DIEGO VINCENTI
Cultura e Spettacoli

Re Lear e le figlie, torna la tragedia: Mariano Rigillo è il vecchio re

Il classico dramma shakespeariano dall'11al teatro Franco Parenti

Mariano Regillo interpreta il vecchio re shakspeariano

Milano, 11 ottobre 2016 - "Non metterti fra il drago e la sua rabbia". Così afferma già nel primo atto Re Lear. L’anziano sovrano ha deciso di abdicare e di dividere le terre fra le sue tre figlie. Ma prima le vuole sottoporre a una specie di concorsone: la figlia che dimostrerà di amarlo di più, otterrà la migliore porzione del Regno. Insomma, chi vuole più bene a papà? Idea pessima, come avrebbe capito chiunque. E se le sorelle Regan e Goneril non si fanno grossi problemi a perdersi in lodi sperticate per il babbo, la prediletta Cordelia è offesa alla sola ipotesi di prestarsi al giochino. E tutto va a schifio, anche perché la figliola decide di sposare il Re di Francia… Ruolo principe per qualsiasi mattatore, questa volta nei panni del protagonista si ritrova Mariano Rigillo, gran signore del palcoscenico (classe ’39) e da poco Direttore della Scuola di Recitazione dello Stabile di Napoli.

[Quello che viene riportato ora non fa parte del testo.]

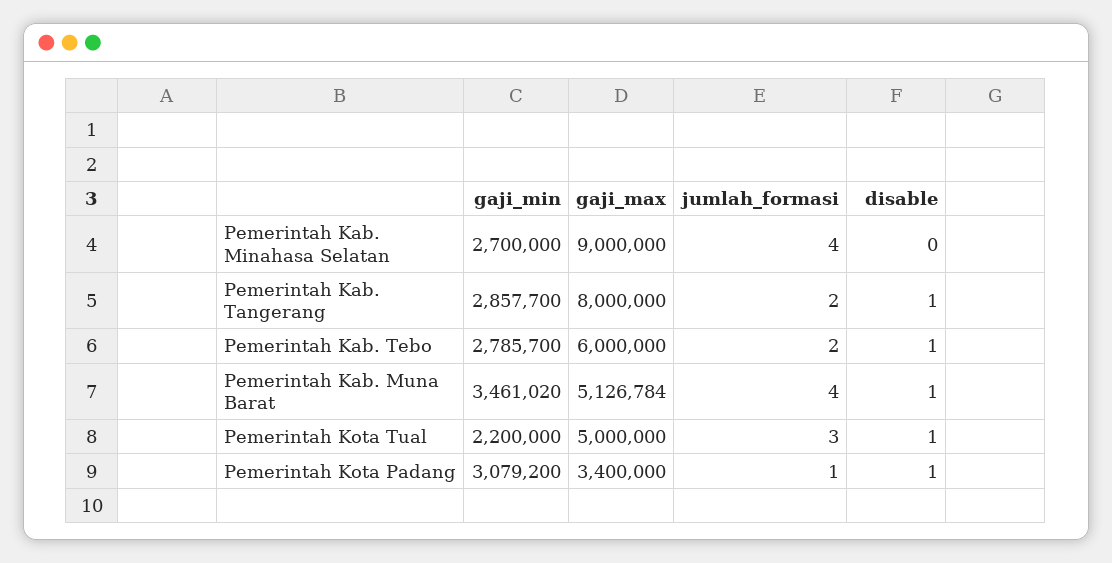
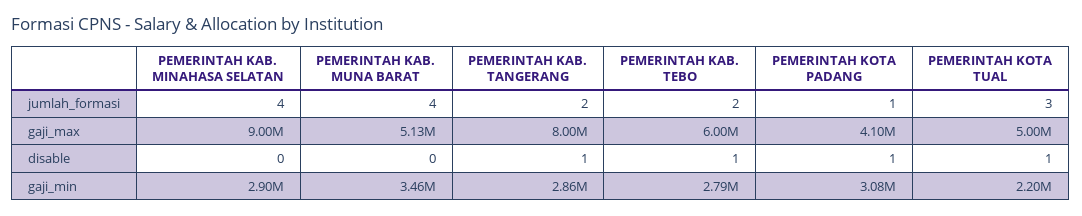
gaji_min, Pemerintah Kab. Minahasa Selatan: 2700000 -> 2900000
disable, Pemerintah Kab. Muna Barat: 1 -> 0
gaji_max, Pemerintah Kota Padang: 3400000 -> 4100000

Che non a caso produce questo «Lear. La storia», da oggi per una settimana al Franco Parenti con Giuseppe Dipasquale a firmare adattamento, regia e scene. Solido teatro tradizionale. Con Rigillo affiancato da un nutrito cast: Anna Teresa Rossini, Sebastiano Tringali, David Coco, Filippo Brazzaventre, Silvia Siravo, Giorgio Musumeci, Luigi Tabita, Cesare Biondolillo, Enzo Gambino e Roberto Pappalardo. Difficile ultimamente vedere locandine così numericamente copiose. Ma Shakespeare si vede che affascina sempre. «Lear è parte del male, tanto quanto lo è del bene – sottolinea Dipasquale –, Lear è entrambe le facce di una irrisolta divinità. Già dalle prime battute del dramma abbiamo la visione di un re che agisce per predilezione. Eppure Lear si presenta al suo cerchio familiare come un re equo, che vuole dividere in parte eguali il regno. Salvo chiederne in cambio un atto di fede delle figlie. È qui l’ossimoro: saggiamente dispotico, umilmente tracotante, euforicamente tragico». Ci si muove fra antitesi. Le categorie di giudizio a mescolarsi, confondersi.

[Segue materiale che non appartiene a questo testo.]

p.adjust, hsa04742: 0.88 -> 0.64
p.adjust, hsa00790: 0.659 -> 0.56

È un mondo di sfumature quello shakespeariano, dove la verità (presunta) emerge lenta fra le ombre. Da qui quella corona che diventa di spine, a simboleggiare un sacrificio da affrontare, dopo l’errore. Mentre si sviluppa la consueta riflessione sul potere e le sue degenerazioni. E nuovamente il Matto appare come l’unico savio. «D’accordo con Dipasquale ho letto Re Lear come una specie di Giobbe – sottolinea Rigillo –, un uomo segnato dall’età che, dinanzi al silenzio di Dio, non si ribella, anzi accetta tutte le vicissitudini procurategli dalle figlie, in attesa di una redenzione grazie a Cordelia. Per quello la sua è una corona di spine».

Non che Lear non abbia ruolo in queste vicissitudini. Anzi. Vuoi per superbia, vuoi per mancanza d’attenzioni (per così dire), tutto alla fine nasce da quella sua iniziale richiesta d’amore. Un amore da mercato. E quindi falso come certe monete. Da quel momento crolla tutto: il regno e la famiglia. In una degenerazione bellica e sanguinaria che non lascerà feriti. Per prima la stessa Cordelia, con Lear a morirle appresso, in quello che all’epoca fu considerato un finale (quasi) intollerabile. Possibile che quei due debbano uscir di scena in maniera così tragica? Cosa che spinse molti a trovare sotterfugi. O a lanciarsi in improbabili happy end. Con buona pace del Bardo.

Teatro Franco Parenti, in via Pier Lombardo, 14. Biglietti 40/32/25 euro. Info: 02.59995206.